Is HITECH a buzz-kill? | [node:field-byline] | Healthcare Blogs Skip to content Skip to navigation

Is HITECH a buzz-kill?

November 18, 2009
by kate
| Reprints

I’ve noticed a strange pattern lately. The majority of conversations I’ve had with CIOs, consultants and other industry experts in the past few months have veered toward the subject of HITECH — and not because I led it that direction.

It can be a discussion on anything from patient identification to wireless implementations, and somehow it keeps going to back to the ARRA-HITECH Act that is taking the healthcare IT industry by storm. CIOs are itching to talk about it — and not because they want to sing its praises, but because they are very, very concerned about what lies ahead.

The most common themes I’ve heard are as follows:

· Deadlines are too tight; everything seems rushed, and when it comes to IT implementations that change the way care is practiced, that’s never good

· Meaningful use still isn’t defined, and there’s no end in sight

· Small, community hospitals don’t have the resources required upfront to roll out CPOE (the organizations that don’t need funding will be lined up to collect dollars)

And then there’s this one:

· HITECH just doesn’t seem very well thought-out

Ouch. This is what CIOs and other experts are saying about the biggest thing to happen to the industry since the Internet. Frankly, that scares me, and it’s made me think that perhaps the Act that’s supposed to accelerate the adoption of electronic records just may end up hindering it.

And that maybe if government tries to force the hospital executives’ hand by rushing a process that shouldn’t be rushed, it could end up killing the buzz that EMRs have created over the last several years. Don’t get me wrong, I certainly agree with the overall goal of digitized medical records, and I understand that requirements are needed to make sure tax dollars are appropriately spent. Believe me, I get that. But what I don’t understand is, what’s the hurry? If ever there was a process that shouldn’t be rushed, it’s the deployment of systems that will drastically impact clinician workflow, patient care, and much more.
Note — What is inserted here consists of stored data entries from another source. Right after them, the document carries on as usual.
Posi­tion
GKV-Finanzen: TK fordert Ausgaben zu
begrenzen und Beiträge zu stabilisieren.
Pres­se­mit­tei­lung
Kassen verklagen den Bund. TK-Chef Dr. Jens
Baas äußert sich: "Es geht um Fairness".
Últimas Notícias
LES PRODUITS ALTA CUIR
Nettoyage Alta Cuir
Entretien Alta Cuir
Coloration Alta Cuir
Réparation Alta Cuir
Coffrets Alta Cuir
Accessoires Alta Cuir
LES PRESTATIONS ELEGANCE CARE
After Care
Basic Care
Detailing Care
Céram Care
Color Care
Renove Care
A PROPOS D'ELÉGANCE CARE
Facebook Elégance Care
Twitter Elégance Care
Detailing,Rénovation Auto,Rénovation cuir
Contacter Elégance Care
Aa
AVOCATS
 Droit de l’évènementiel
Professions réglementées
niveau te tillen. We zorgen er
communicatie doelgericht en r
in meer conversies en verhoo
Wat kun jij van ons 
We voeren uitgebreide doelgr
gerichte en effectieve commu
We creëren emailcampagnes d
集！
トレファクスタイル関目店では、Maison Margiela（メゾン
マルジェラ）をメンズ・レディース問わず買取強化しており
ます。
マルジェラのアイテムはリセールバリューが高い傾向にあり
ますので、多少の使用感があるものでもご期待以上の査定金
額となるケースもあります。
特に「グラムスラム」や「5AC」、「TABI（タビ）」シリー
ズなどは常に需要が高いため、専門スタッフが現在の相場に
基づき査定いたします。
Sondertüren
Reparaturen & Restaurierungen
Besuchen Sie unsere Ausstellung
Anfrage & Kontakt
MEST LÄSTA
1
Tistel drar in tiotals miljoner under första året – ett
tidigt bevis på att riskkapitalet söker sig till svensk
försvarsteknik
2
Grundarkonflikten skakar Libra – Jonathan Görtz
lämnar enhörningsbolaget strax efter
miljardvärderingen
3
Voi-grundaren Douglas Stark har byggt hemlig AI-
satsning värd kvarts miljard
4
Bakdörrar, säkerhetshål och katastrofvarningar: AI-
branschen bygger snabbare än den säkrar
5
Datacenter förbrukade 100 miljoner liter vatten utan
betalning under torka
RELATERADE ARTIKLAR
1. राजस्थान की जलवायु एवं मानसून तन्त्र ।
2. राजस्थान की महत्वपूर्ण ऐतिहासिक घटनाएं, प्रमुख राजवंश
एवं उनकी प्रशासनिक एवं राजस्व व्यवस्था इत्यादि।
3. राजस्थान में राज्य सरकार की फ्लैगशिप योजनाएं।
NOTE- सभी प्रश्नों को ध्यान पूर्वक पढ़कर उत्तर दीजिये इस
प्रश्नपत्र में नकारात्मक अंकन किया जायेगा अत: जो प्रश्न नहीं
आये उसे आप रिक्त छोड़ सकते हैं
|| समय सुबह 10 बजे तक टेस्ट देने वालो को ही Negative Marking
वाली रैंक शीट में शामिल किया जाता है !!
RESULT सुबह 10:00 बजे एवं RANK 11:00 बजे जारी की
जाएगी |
I’m just not so sure we’re going about this the right way, and apparently, a lot of CIOs don’t think so either.



Hi David, thanks for the comment. I understand what you're saying if there are no deadlines/incentives, there's a good chance no progress would be made. I just worry that this just isn't the kind of thing that can be rushed. If only there was a happy medium, right?

Hi Kate,
I hear many of the same things from CIOs, but it must be tough to please everyone if you are in David Blumenthal's shoes. If the HITECH Act did not have aggressive deadlines attached, another set of people would be bemoaning the fact that this effort runs the risk of losing steam and stalling. Or they might say that without the immediate carrot/stick of incentives/fines, healthcare entities will find a way to put off making the investments necessary. I'm not saying that's what I think, but there's definitely a faction that would yell "Too Slow!" to match the one that is curently yelling, "Too Fast!"


Thanks for driving this discussion.

I was at AMIA last week. There, with two thousand others, I attended David Blumenthal's plenary presentation.  Packed room, of course. No new details as far as I could tell. But, he mentioned almost in passing, that CMS doesn't know what the rate of adoption will be of HITECH incentives.

I thought to myself for the first time, "Of course they don't." How could they. To your point, we don't know how high the hurdle or how far away it is for each of us. And it is different for each hospital and eligible provider.  And, to the point you clearly raised, our industry tends to move at 25 MPH, not 80 MPH. Wow. What a wild card for CMS!

Although I agree with David Raths' observation that there is a three bears problem (too hard, too soft, and just right) with the hurdle height, I think Michael Mandel, chief economist for BusinessWeek has described the real political driver. Sequencing. The dems need to improve the coverage definition situation.

A later step will then be possible to address the costs. In my post, Non-Goals, I propose that EHR adoption and it's funding should follow that reality. That lets us get to a close enough and low enough hurdle, in a context that will address the agreed upon True Goals.  (There's a link to Mandel's observation in that post.)